_Instructions to follow_:
Copy nothing but the lines below running from the line containing "left knee: (841, 620)" through the line containing "right ear: (1004, 53)", both end lines included.

Body or hand keypoint data:
_ _ _

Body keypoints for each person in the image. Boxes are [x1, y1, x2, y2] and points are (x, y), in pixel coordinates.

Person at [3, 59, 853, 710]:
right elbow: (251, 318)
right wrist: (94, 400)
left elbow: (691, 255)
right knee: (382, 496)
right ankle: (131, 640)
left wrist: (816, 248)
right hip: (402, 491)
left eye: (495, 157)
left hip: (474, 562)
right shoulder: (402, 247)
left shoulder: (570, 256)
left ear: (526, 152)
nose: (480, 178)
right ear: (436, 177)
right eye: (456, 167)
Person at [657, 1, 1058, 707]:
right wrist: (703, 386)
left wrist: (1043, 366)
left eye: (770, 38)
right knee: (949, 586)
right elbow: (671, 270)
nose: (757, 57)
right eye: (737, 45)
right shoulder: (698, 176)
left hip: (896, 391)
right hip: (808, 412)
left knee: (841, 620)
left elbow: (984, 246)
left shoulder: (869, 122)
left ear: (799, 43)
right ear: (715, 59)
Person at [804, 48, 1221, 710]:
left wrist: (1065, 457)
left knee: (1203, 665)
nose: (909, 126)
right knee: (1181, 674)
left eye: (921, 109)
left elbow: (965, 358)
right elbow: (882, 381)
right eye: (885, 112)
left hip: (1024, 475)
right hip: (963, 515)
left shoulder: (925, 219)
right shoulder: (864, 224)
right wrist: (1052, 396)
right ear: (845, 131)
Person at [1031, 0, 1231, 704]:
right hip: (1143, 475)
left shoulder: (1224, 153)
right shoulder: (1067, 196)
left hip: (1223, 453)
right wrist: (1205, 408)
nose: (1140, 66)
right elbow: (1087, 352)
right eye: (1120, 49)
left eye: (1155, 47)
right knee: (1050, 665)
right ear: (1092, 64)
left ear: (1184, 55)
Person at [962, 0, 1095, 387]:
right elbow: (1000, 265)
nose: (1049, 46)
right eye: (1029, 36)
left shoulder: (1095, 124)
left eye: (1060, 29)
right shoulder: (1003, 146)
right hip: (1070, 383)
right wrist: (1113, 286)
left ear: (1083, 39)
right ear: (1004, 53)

_ _ _

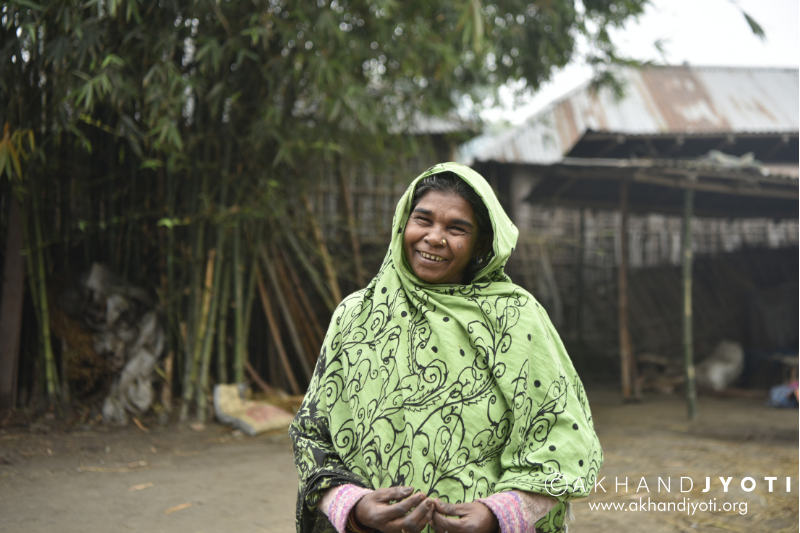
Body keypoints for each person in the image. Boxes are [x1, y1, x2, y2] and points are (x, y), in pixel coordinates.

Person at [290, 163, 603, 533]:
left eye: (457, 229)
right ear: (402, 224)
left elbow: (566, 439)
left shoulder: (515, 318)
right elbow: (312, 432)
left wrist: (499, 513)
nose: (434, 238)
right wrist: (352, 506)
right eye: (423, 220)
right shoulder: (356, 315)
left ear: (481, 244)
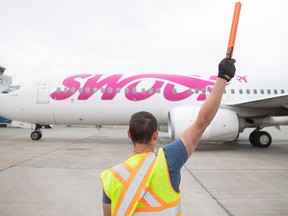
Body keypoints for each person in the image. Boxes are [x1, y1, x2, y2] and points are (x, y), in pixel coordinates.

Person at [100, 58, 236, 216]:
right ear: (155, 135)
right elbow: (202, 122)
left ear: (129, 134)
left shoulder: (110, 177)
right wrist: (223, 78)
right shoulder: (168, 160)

_ _ _

_Exercise response_:
left knee: (841, 620)
left elbow: (984, 246)
left shoulder: (869, 122)
left ear: (799, 43)
right ear: (715, 59)
Person at [804, 48, 1221, 710]:
left wrist: (1065, 457)
left knee: (1203, 665)
nose: (909, 126)
right knee: (1181, 674)
left eye: (921, 109)
left elbow: (965, 358)
right elbow: (882, 381)
right eye: (885, 112)
left hip: (1024, 475)
right hip: (963, 515)
left shoulder: (925, 219)
right shoulder: (864, 224)
right wrist: (1052, 396)
right ear: (845, 131)
Person at [1031, 0, 1231, 704]:
right hip: (1143, 475)
left shoulder: (1224, 153)
right shoulder: (1067, 196)
left hip: (1223, 453)
right wrist: (1205, 408)
nose: (1140, 66)
right elbow: (1087, 352)
right eye: (1120, 49)
left eye: (1155, 47)
right knee: (1050, 665)
right ear: (1092, 64)
left ear: (1184, 55)
Person at [962, 0, 1095, 387]:
right elbow: (1000, 265)
nose: (1049, 46)
right eye: (1029, 36)
left shoulder: (1095, 124)
left eye: (1060, 29)
right shoulder: (1003, 146)
right hip: (1070, 383)
right wrist: (1113, 286)
left ear: (1083, 39)
right ear: (1004, 53)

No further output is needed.